And there's nothing like a matchup with the New York Jets to snap the Dolphins out of vacation mode.
Three days off was enough for the Dolphins, who returned to work on Monday officially mediocre in terms of record yet with the knowledge that if the season was now complete, they would be in the AFC playoffs. Granted, there's still a ton of football left to play, but for a team that didn't exactly deal with the highest of preseason expectations, there's reason for moods to be pleasant these days.
"One thing I said to the team today, part one of the statement was, 'Progress has been made. There's no doubt about it,'" Dolphins coach Joe Philbin said. "Part two of the statement was, 'There's a heck of a lot of work still left to be done.' I see us playing better football than we were earlier in the season, no question. But we're still not where we need to be."
The Dolphins (3-3) visit the Jets (3-4) on Sunday.
"Looking forward to going to their stadium and being a different team than we were three or four weeks ago," Hartline said.
Of the 16 teams in the AFC, nine are either 3-3 or 3-4 — New England, at a surprising-for-the-Patriots 4-3, not only leads the AFC East but has the third-best record in the conference. One win can help a team escape the pack right now, one loss can send a team spiraling toward the bottom of the pack, and division games seem even more important than usual with so many teams off to similar starts.
"We can't predict what's going to happen later on down the road," Soliai said. "We've just got to focus on this game."
That doesn't figure to be a problem — especially with it being Jets Week.
The Jets have already won in Miami this season, a 23-20 overtime victory on Sept. 23 in a game where Dan Carpenter missed two field goals and the Dolphins lost both a 10-0 lead and running back Reggie Bush.
If Miami had won that game, the Dolphins would be 4-2 and currently atop the division.
"We've got to do something this week, you know, that we haven't done since I've been here and that's sweep Miami," Jets coach Rex Ryan said Monday. "So that's got to be it. That's the only thing that's got to be on our mind."
One clear advantage of having the bye week: The Dolphins got to look ahead on Monday, while the Jets certainly spent at least some of the day looking back and lamenting their 29-26 overtime loss at New England on Sunday.
"It does feel good to get away from it," Wake said. "But at the same time, it's such a great feeling being back. And of course, you couldn't ask for more than Jets Week."
Miami spent a few days last week working on some parts of the Jets game plan, then took a long weekend and practiced again Monday with the Jets in mind.
The Dolphins will be off Tuesday, the NFL's traditional rest day, before resuming game week per usual on Wednesday.
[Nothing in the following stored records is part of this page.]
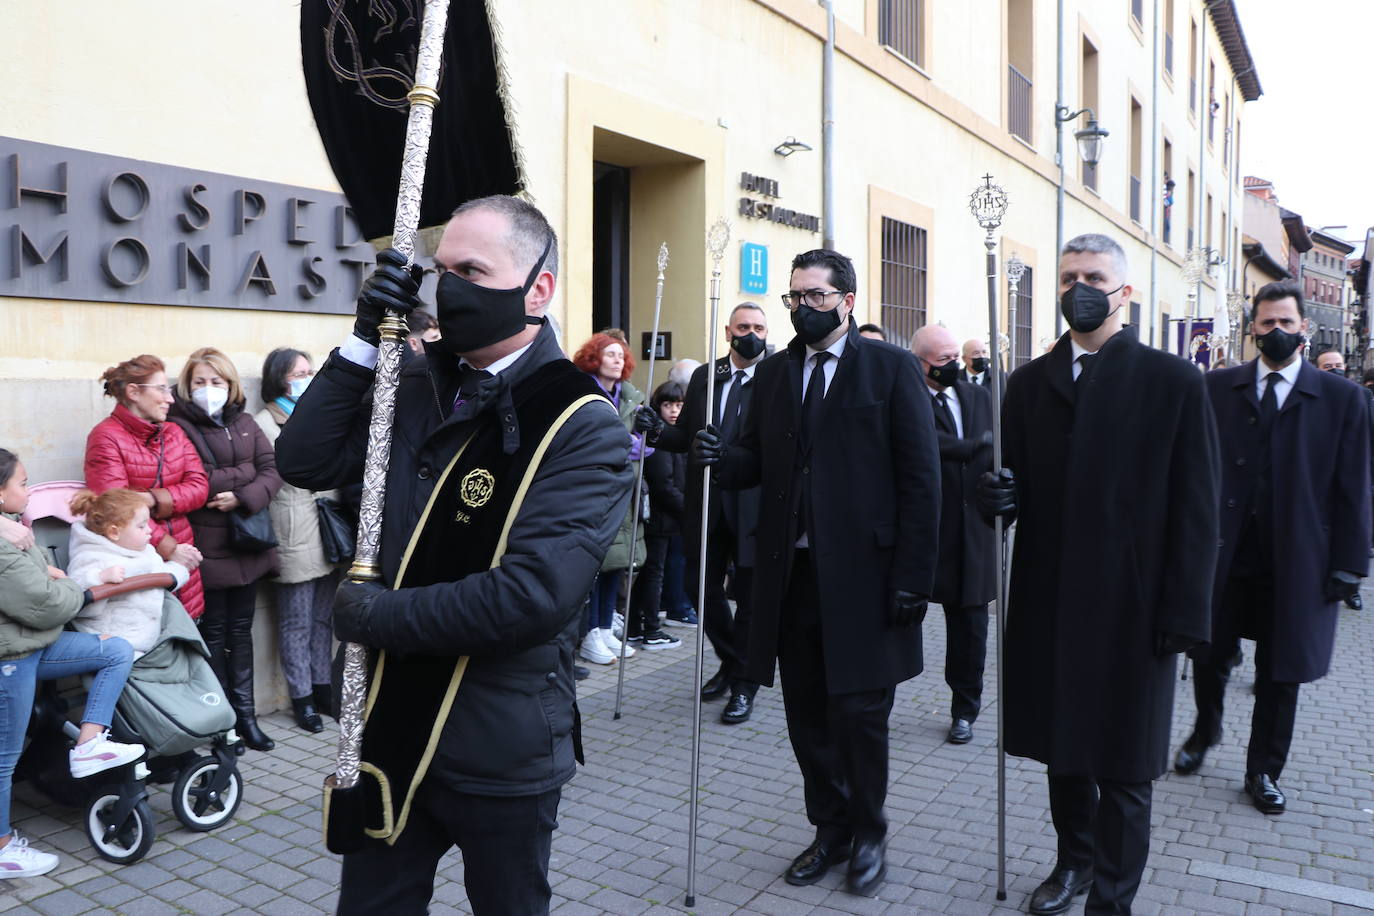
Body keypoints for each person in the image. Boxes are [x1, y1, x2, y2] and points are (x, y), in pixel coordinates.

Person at [275, 194, 631, 916]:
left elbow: (532, 595)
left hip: (499, 742)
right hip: (387, 727)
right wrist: (362, 344)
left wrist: (374, 616)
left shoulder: (581, 423)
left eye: (472, 269)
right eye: (441, 271)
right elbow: (304, 459)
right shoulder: (414, 379)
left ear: (538, 288)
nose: (449, 289)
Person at [977, 233, 1219, 916]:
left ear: (1125, 292)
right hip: (1050, 601)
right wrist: (991, 495)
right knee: (1065, 752)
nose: (1078, 288)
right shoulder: (1027, 384)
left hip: (1135, 609)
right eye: (1068, 277)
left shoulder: (1172, 381)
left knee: (1126, 763)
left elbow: (1198, 511)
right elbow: (1009, 483)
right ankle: (1074, 862)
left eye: (1093, 276)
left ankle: (1112, 900)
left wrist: (1186, 614)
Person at [696, 249, 940, 896]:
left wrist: (915, 576)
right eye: (795, 298)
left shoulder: (889, 369)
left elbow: (922, 479)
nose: (804, 308)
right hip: (791, 576)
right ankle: (827, 828)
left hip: (868, 579)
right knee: (806, 714)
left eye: (817, 297)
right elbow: (756, 463)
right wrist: (719, 455)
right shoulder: (775, 374)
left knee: (860, 715)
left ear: (848, 301)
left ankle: (869, 832)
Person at [1173, 280, 1370, 816]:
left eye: (1286, 322)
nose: (1277, 332)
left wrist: (1351, 565)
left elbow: (1355, 488)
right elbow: (1190, 471)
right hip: (1225, 556)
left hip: (1299, 562)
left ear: (1303, 327)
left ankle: (1263, 769)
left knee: (1280, 672)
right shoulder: (1217, 388)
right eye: (1267, 324)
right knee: (1208, 653)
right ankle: (1205, 731)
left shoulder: (1343, 399)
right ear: (1253, 329)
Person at [0, 450, 146, 878]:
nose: (28, 490)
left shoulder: (15, 532)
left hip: (35, 645)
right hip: (12, 658)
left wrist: (57, 582)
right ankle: (3, 848)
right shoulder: (5, 545)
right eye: (23, 482)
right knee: (5, 758)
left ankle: (88, 746)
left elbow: (45, 584)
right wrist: (77, 589)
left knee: (114, 650)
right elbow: (45, 604)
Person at [638, 302, 771, 724]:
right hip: (708, 500)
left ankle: (746, 683)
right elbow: (686, 437)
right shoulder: (705, 377)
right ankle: (733, 660)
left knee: (749, 597)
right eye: (744, 326)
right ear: (729, 331)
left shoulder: (778, 376)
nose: (752, 333)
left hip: (755, 501)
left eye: (759, 327)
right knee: (701, 587)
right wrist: (658, 430)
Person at [167, 347, 283, 752]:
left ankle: (247, 717)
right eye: (200, 381)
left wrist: (242, 495)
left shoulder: (248, 423)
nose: (208, 389)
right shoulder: (176, 427)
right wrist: (242, 476)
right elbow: (192, 478)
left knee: (242, 633)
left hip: (247, 543)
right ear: (187, 384)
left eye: (216, 381)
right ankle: (222, 724)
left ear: (230, 385)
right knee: (212, 636)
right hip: (206, 545)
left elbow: (273, 470)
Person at [910, 324, 995, 745]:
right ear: (921, 363)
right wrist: (973, 446)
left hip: (973, 534)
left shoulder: (980, 396)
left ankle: (965, 709)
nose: (955, 367)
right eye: (943, 360)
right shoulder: (907, 400)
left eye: (955, 358)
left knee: (971, 632)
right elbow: (927, 442)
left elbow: (999, 452)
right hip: (925, 534)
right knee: (902, 620)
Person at [254, 348, 341, 732]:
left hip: (327, 528)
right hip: (293, 530)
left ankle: (323, 689)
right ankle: (301, 699)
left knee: (324, 618)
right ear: (278, 379)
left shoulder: (316, 415)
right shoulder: (264, 423)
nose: (306, 378)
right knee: (296, 622)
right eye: (297, 373)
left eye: (310, 371)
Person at [85, 355, 208, 619]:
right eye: (162, 389)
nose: (170, 398)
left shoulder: (174, 432)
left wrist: (152, 499)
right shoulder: (105, 437)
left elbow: (199, 487)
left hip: (185, 559)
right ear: (133, 392)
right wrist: (169, 548)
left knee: (190, 637)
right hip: (141, 566)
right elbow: (116, 508)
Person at [573, 332, 646, 666]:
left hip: (624, 487)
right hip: (590, 486)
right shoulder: (582, 392)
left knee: (617, 561)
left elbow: (646, 445)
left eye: (622, 355)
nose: (619, 360)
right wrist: (625, 441)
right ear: (594, 358)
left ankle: (604, 628)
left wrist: (648, 432)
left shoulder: (631, 397)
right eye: (611, 354)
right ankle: (587, 633)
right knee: (593, 565)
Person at [66, 488, 203, 655]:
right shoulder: (91, 556)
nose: (149, 530)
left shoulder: (144, 550)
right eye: (141, 526)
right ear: (114, 532)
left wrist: (181, 566)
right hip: (113, 644)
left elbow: (162, 574)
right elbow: (75, 598)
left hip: (149, 639)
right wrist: (99, 578)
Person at [627, 382, 685, 651]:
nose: (674, 410)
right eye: (667, 405)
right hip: (660, 519)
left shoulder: (672, 434)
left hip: (663, 518)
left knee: (650, 572)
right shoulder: (660, 439)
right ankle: (651, 629)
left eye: (678, 405)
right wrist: (688, 509)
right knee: (654, 574)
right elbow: (665, 486)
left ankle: (637, 627)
"Sometimes, historically, off a bye week your volume of your game plan is too big because you think, 'Well, we've got an extra practice day and extra time to study these guys,'" Philbin said. "Sometimes that's not always the best recipe. So we've been keeping a lid on it. We don't want to have our volume go way up in any phase, even though we may have, quote, an extra practice. I don't think the game's going to be won by brilliance in the coaching room."
Notes: Rookie running back Jonas Gray returned to practice, but remains on the Dolphins' reserve/non-football-injury list. "We've got a 21-day window to look at him and see what he does," Philbin said. ... Each of Miami's last four games have been decided by four points or less.